Ne yaparsak yapalım, şu tarihi köprülerimizin değerini bir türlü anlayamıyoruz. Şehrin tarihi ve kültür dokusunun yanında turizme yaptığı katkıların farkında değiliz. Eğer farkında olsaydık aylardan beri taşkın esnasında köprü ayaklarına tıkanıp kalan ağaç kütüklerini oradan kaldırır, her kesi rahatsız eden o çirkin manzaraya bir son verirdik.
Aynı sorun geçen yıl da yaşanmıştı. Yine taşkın olmuş, suların getirdiği ağaç dalları ve kütükleri köprü ayaklarına takılıp kalmıştı. O çirkin görüntü aylarca sürdü, üzerine haberler yapıldı yazılar yazıldı. Turizm sezonu sona erdikten sonra ancak o pislik oradan kaldırılabildi.
Şimdi yine öyle. Mart ayının sonlarına doğru Edirne yine bir taşkın yaşadı. Suların getirdiği kalıntılar yine fotoğrafta görüldüğü gibi köprülerin ayağına birikti. Sular indikten sonra da orada kaldı. Aradan iki aydan fazla bir zaman geçmesine rağmen güzelim köprünün manzarasını berbat eden o çirkin kalıntıları oradan kaldırmayı hiç kimse akıl edemedi.
Edirne'yi gezmeye gelen herkes mutlaka Meriç Köprüsü'ne de gidiyor ve nehrin gerdanlığı olan bu güzel köprünün fotoğraflarını çekmek istiyor. Bu manzarayı her gören, her fotoğraf çeken bu çirkin görüntü karşısında şaşırıp kalıyor. Bir kepçenin bir iki saatlik çalışmayla temizleyeceği bu kalıntılar ne yazık ki bunca zamandır köprünün manzarasını kirletmeye devam ediyor.

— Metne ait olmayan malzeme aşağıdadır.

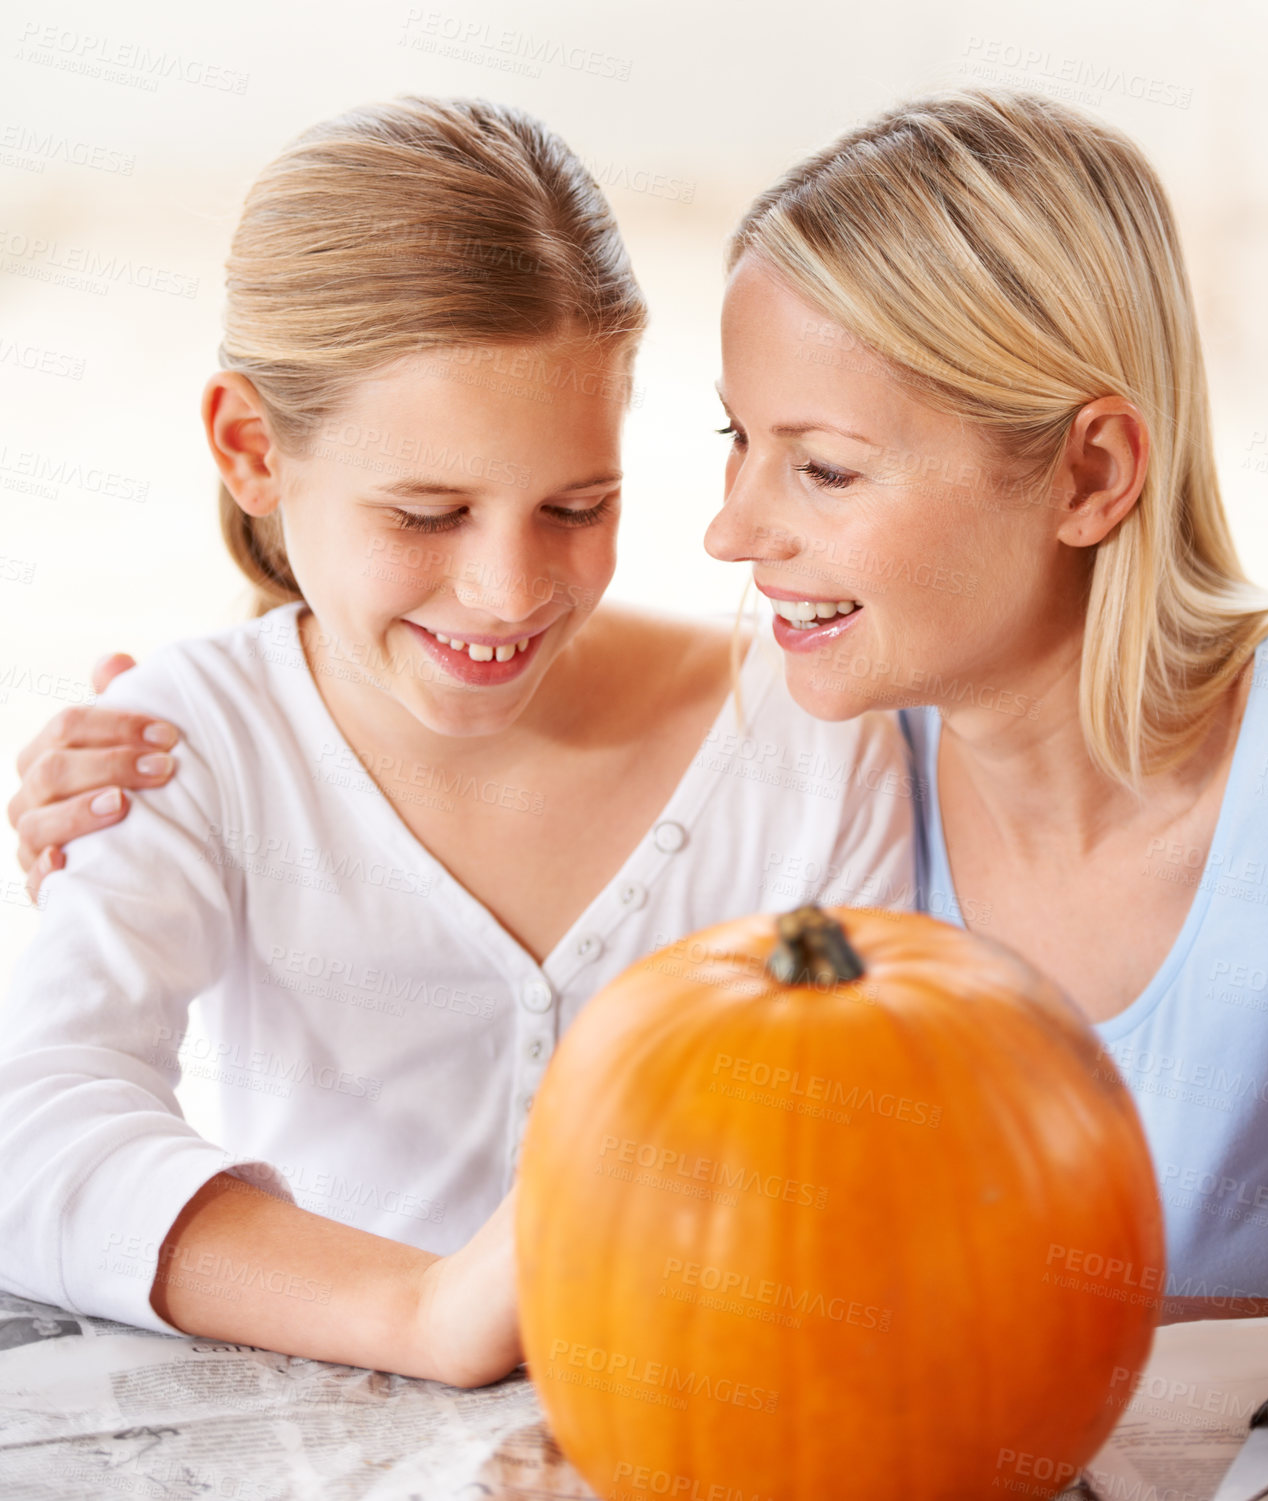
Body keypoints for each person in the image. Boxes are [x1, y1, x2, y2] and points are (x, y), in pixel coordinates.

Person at [0, 95, 913, 1387]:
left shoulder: (807, 741)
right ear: (250, 448)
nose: (509, 590)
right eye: (427, 513)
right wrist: (425, 1311)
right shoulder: (183, 748)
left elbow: (889, 1160)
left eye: (575, 505)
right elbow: (32, 1133)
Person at [702, 87, 1268, 1304]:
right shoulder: (833, 791)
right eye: (730, 438)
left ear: (1087, 474)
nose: (730, 529)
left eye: (823, 468)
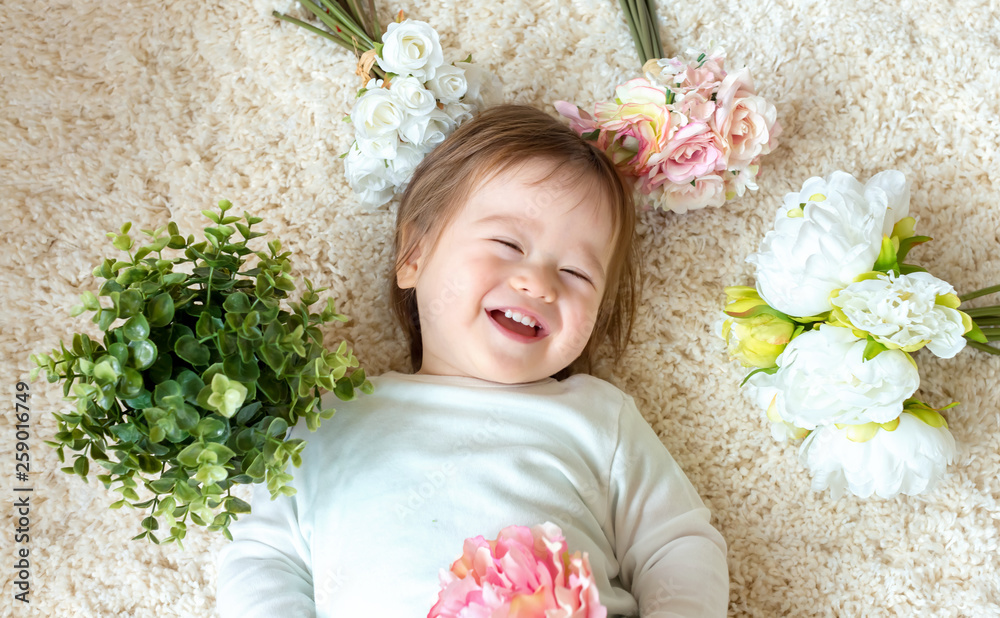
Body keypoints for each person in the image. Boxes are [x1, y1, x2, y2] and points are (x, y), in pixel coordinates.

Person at [216, 105, 729, 616]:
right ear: (414, 255)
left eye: (577, 273)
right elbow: (262, 557)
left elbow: (678, 544)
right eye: (508, 244)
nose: (538, 282)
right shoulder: (329, 417)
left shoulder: (596, 417)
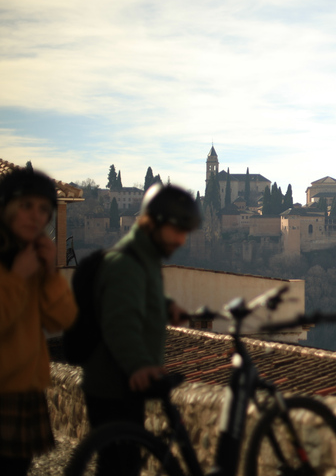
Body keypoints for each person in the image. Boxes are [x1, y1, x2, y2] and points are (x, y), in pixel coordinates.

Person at [79, 182, 199, 474]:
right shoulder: (127, 263)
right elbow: (120, 321)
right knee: (118, 468)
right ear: (155, 223)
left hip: (119, 383)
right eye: (178, 229)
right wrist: (139, 365)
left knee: (122, 465)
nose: (182, 240)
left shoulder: (141, 258)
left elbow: (138, 295)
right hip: (115, 384)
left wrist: (166, 304)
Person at [0, 168, 78, 475]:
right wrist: (18, 277)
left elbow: (62, 319)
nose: (36, 216)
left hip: (24, 392)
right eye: (26, 206)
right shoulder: (16, 264)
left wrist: (51, 276)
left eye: (44, 209)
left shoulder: (29, 257)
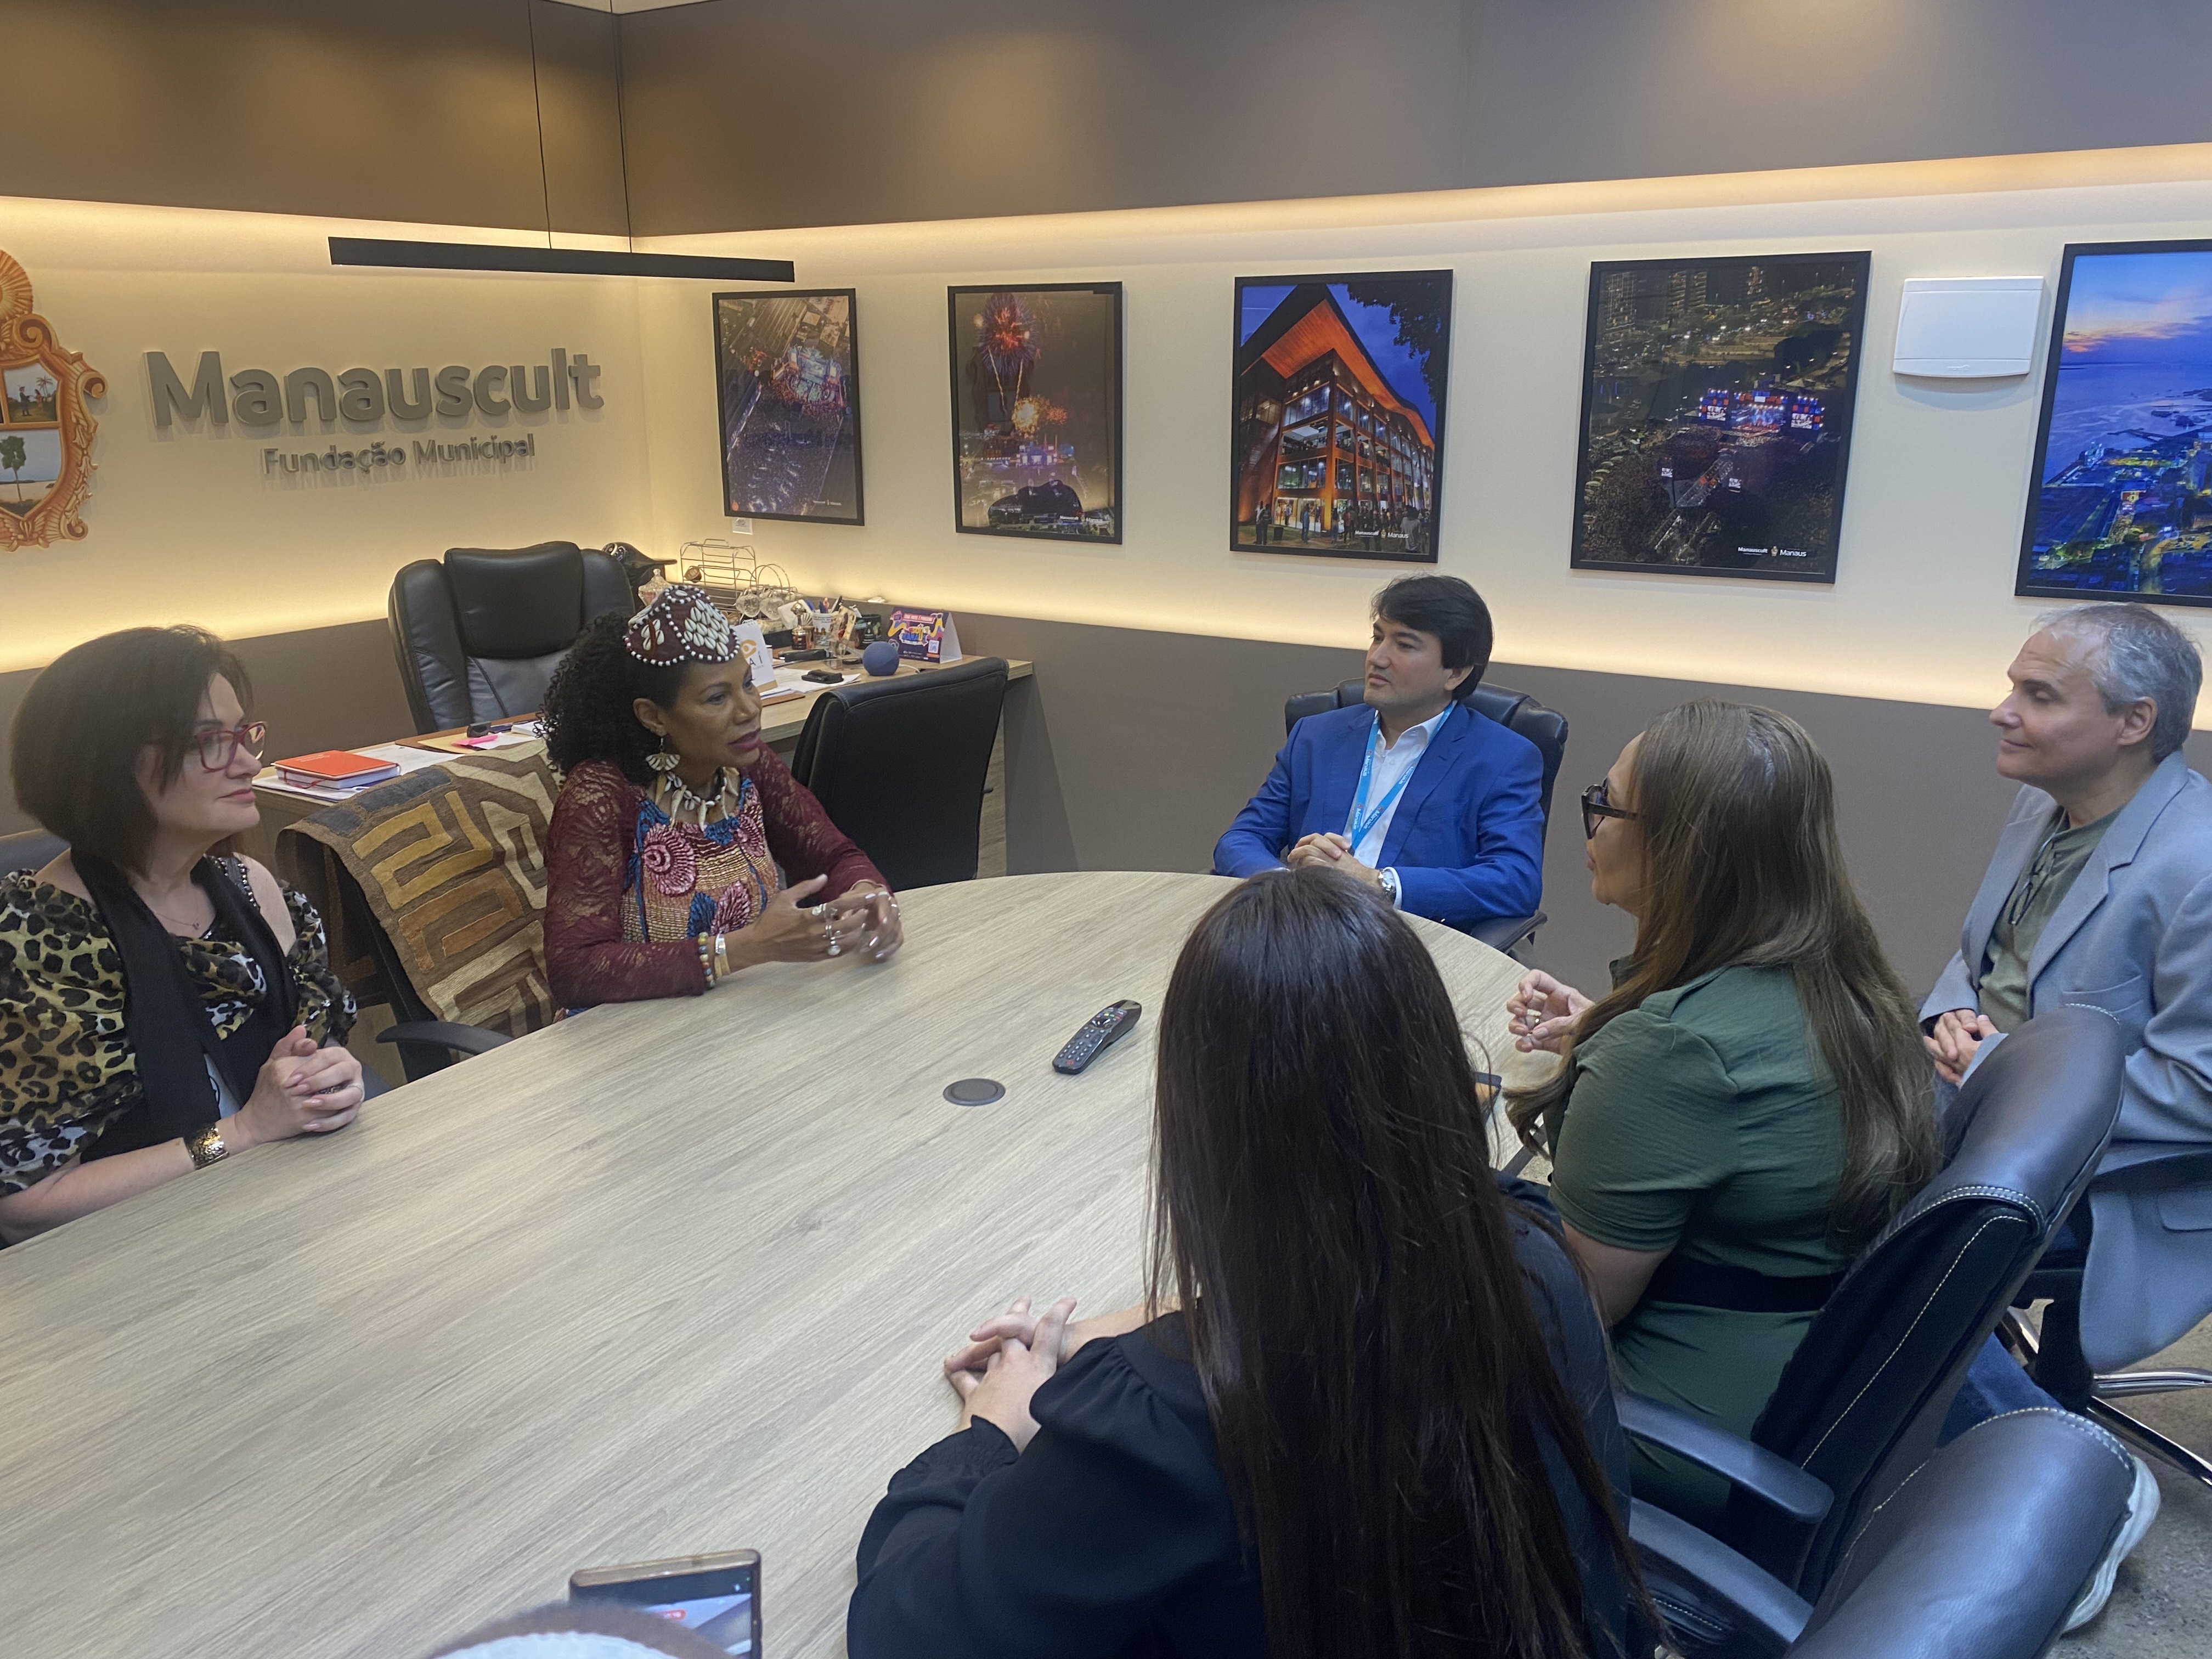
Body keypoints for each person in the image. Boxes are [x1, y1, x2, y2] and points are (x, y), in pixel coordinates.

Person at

Bazen çok şaşırıyorum ve bu şehrin sahibinin olup olmadığını merak ediyorum. Bir kez daha sorayım. Sahiden bu şehir bu kadar sahipsiz mi? Bu şehri yönetenlerin bu çirkin manzaradan haberleri yok mu? Nehirlerden sorumlu DSİ Bölge Müdürü bu manzarayı görmüyor mu? Ya da Edirne Valisi bu pisliğin bir an evvel kaldırılması yönünde bir talimat vermiyor mu?
Edirneye gelen turist sayısının milyonları aşmasından gurur duyuyoruz. O gelen milyonlara göstereceğimiz köprü manzarası bu mudur? Çalışmalarını takdirle izlediğim Kültür ve Turizm Müdürlüğümüz bu konuda bir girişimde bulunmuyor mu?
Ben bu şehri seven, tarihi ve kültürel değerlere gözümüz gibi bakılması gerektiğine inanan biri olarak köprü başına her gittiğimde çok rahatsız oluyorum.
Ya siz bu şehri yönetenler ya da seviyorum diyenler siz hiç rahatsız olmuyor musunuz?